A few things to know about blind soccer:
- The ball has sound devices so that players can hear where it is, even when spinning through the air.
- The pitch (field) is surrounded by rebound panels, which are sometimes designed to create an acoustic echo to help the players know their own position (usually by clicking their fingers) and to locate each other and the ball as it goes in and out of play. The playing area will often be uncovered to improve the acoustics.
- To try and prevent injuries, players must shout the word ‘voy’ (Spanish for ‘I go’) or ‘go’ before attempting to tackle, so that the player with the ball is aware of their location and can prepare for any contact.

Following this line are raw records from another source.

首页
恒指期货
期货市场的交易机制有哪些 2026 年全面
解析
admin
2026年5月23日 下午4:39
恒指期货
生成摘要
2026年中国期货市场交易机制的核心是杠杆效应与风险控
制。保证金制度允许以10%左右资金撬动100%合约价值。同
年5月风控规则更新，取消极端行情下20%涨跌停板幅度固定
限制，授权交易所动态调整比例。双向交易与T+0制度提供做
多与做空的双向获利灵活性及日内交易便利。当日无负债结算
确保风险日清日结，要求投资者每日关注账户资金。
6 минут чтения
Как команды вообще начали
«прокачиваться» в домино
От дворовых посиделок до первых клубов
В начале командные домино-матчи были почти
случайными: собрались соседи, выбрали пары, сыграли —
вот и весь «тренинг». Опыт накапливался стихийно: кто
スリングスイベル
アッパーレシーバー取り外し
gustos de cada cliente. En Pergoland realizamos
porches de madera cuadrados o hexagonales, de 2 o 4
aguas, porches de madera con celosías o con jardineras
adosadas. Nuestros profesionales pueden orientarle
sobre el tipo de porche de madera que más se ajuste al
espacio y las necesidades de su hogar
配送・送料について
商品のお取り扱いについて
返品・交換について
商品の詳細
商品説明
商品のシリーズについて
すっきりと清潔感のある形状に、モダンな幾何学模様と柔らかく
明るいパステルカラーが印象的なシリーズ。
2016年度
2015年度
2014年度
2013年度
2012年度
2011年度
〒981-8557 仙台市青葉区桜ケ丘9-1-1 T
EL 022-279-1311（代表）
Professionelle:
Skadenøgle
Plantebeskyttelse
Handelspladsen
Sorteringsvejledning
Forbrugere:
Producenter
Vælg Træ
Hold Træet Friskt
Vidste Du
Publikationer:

- If there is a penalty kick, the attacking coach will tap both the vertical posts and crossbar, so that the player knows by sound where to place their penalty.
- The crowd stays as silent as possible when the ball is in play so that players can hear the ball and communicate with their coaches.
Four of the six ambassadors, including Castaneda, took part in a milestone moment for the sport as the USABA conducted its first blind soccer talent identification camp since being certified by the U.S. Olympic & Paralympic Committee as the sport’s national governing body. Ricky was among 12 athletes who took part in an April camp at the Maryland School for the Blind in Baltimore.
“When I heard of the USABA taking charge of making a national team, I jumped at the opportunity and am working my hardest to succeed,” he said. “Ever since I have come back from Baltimore my drive has been heightened to its max capacity and has no intention of slowing down the slightest.”
Castaneda has been personally spreading the word about blind soccer for the past several years.
“Blind soccer is a phenomenal sport – I would say the greatest sport modified for the blind and one of the most entertaining to watch,” he said. “Spreading the word of the sport could have many advantages to those it touches. It could help more blind children be more active physically and socially, help with awareness in blind individuals, and give those who are fully sighted a glimpse of our daily tasks.”
Castaneda said that while he understands he has been given a great opportunity, there is still much hard work ahead.
“Being an athlete has been a satisfying and humbling journey, from traveling the United States to giving those a spark of life because of what they believed I could not do,” he said. “I don’t consider myself an inspiration but a walking example of what a person can conquer in specific crippling circumstances.”